DATA SECTION
====================

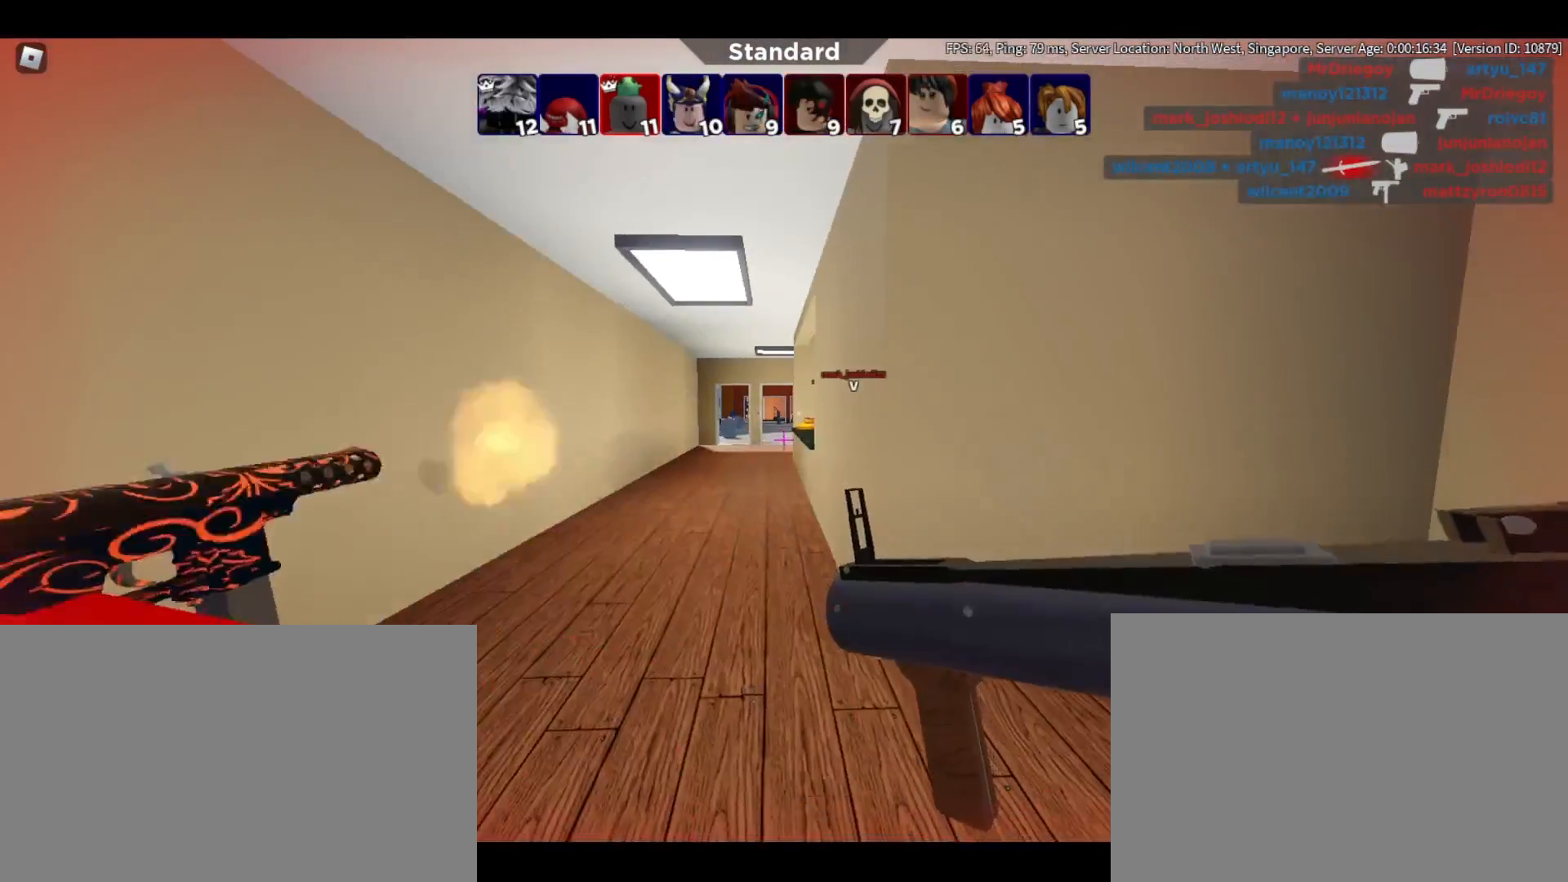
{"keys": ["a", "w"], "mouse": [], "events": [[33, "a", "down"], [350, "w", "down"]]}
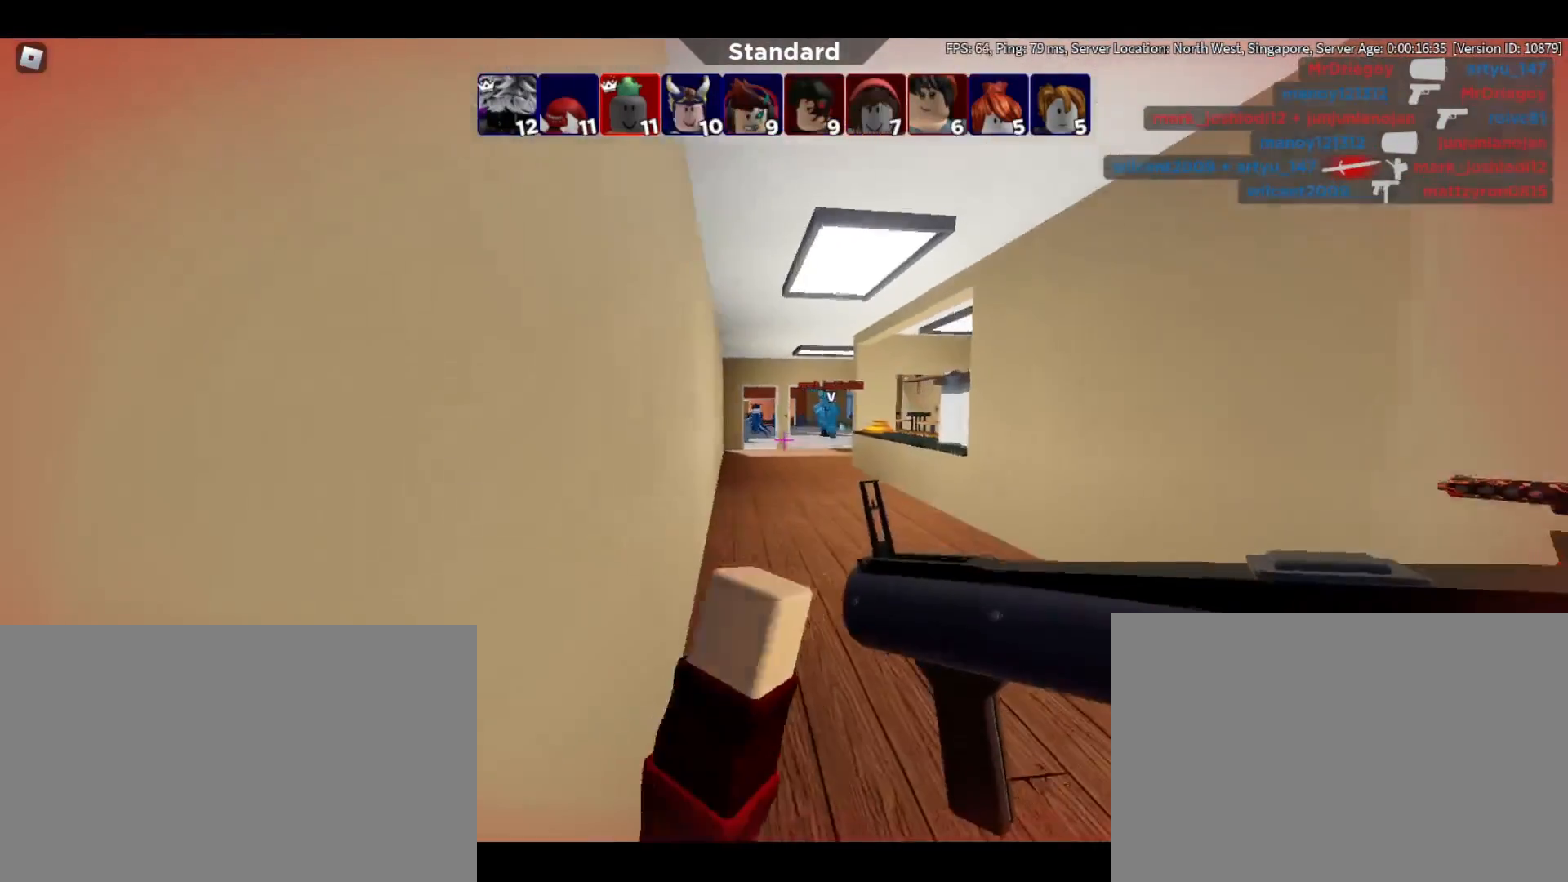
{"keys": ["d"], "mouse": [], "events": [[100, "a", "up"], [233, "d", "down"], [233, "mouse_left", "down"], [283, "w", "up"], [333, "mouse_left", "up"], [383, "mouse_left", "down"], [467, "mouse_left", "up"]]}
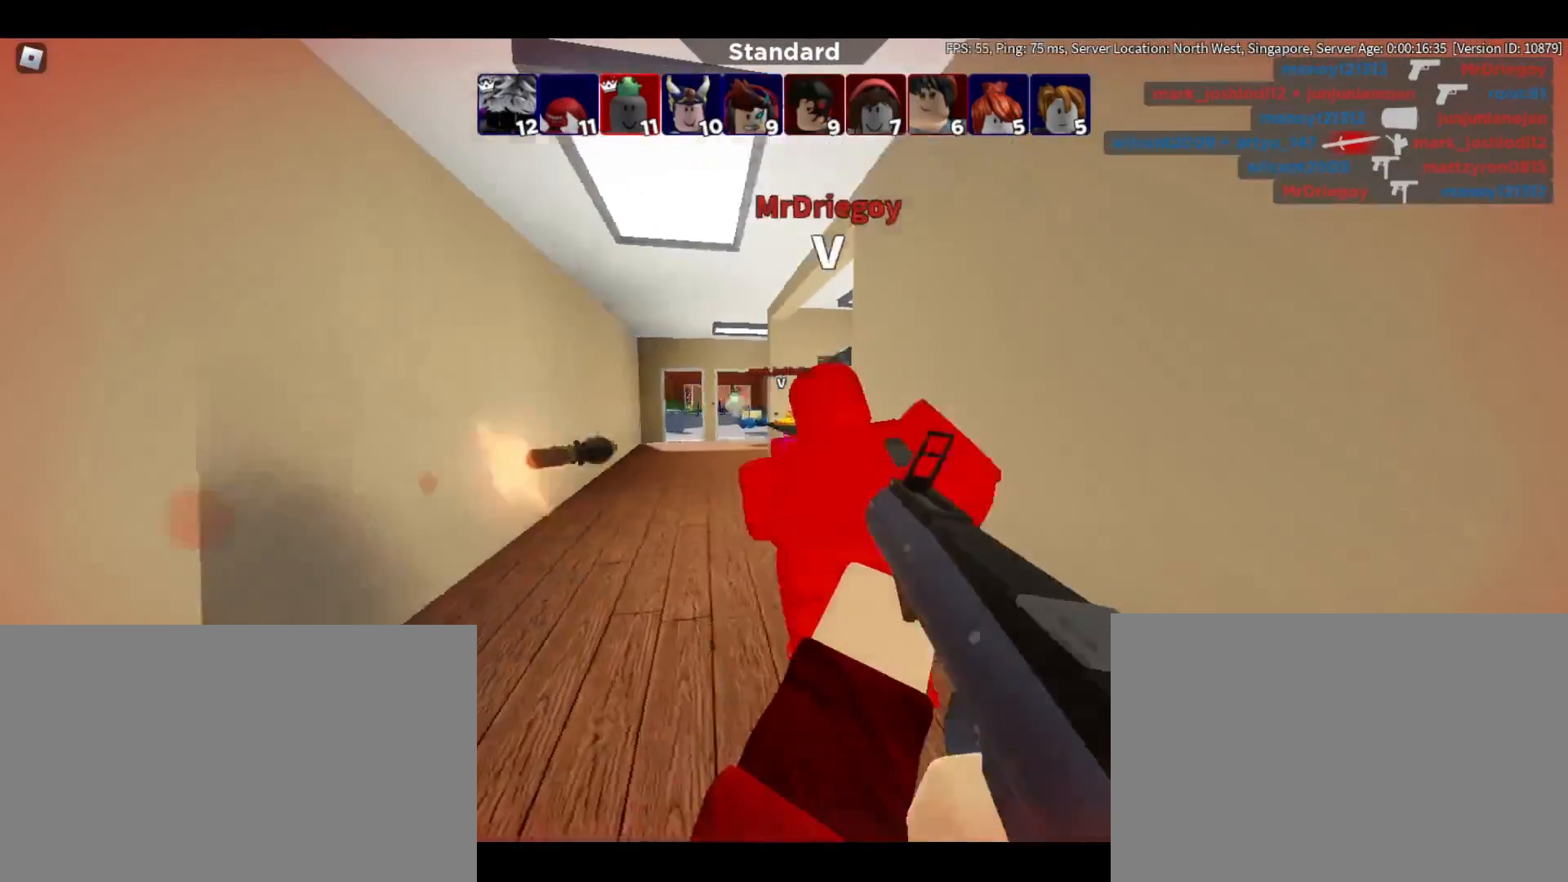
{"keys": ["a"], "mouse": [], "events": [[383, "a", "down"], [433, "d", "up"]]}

====================

WHAT TO WORK ON
Write out the data word for word, with every picture dropped.

RESPONSE FOR THIS EXERCISE
{"keys": ["a", "w"], "mouse": [], "events": [[33, "a", "down"], [350, "w", "down"]]}
{"keys": ["d"], "mouse": [], "events": [[100, "a", "up"], [233, "d", "down"], [233, "mouse_left", "down"], [283, "w", "up"], [333, "mouse_left", "up"], [383, "mouse_left", "down"], [467, "mouse_left", "up"]]}
{"keys": ["a"], "mouse": [], "events": [[383, "a", "down"], [433, "d", "up"]]}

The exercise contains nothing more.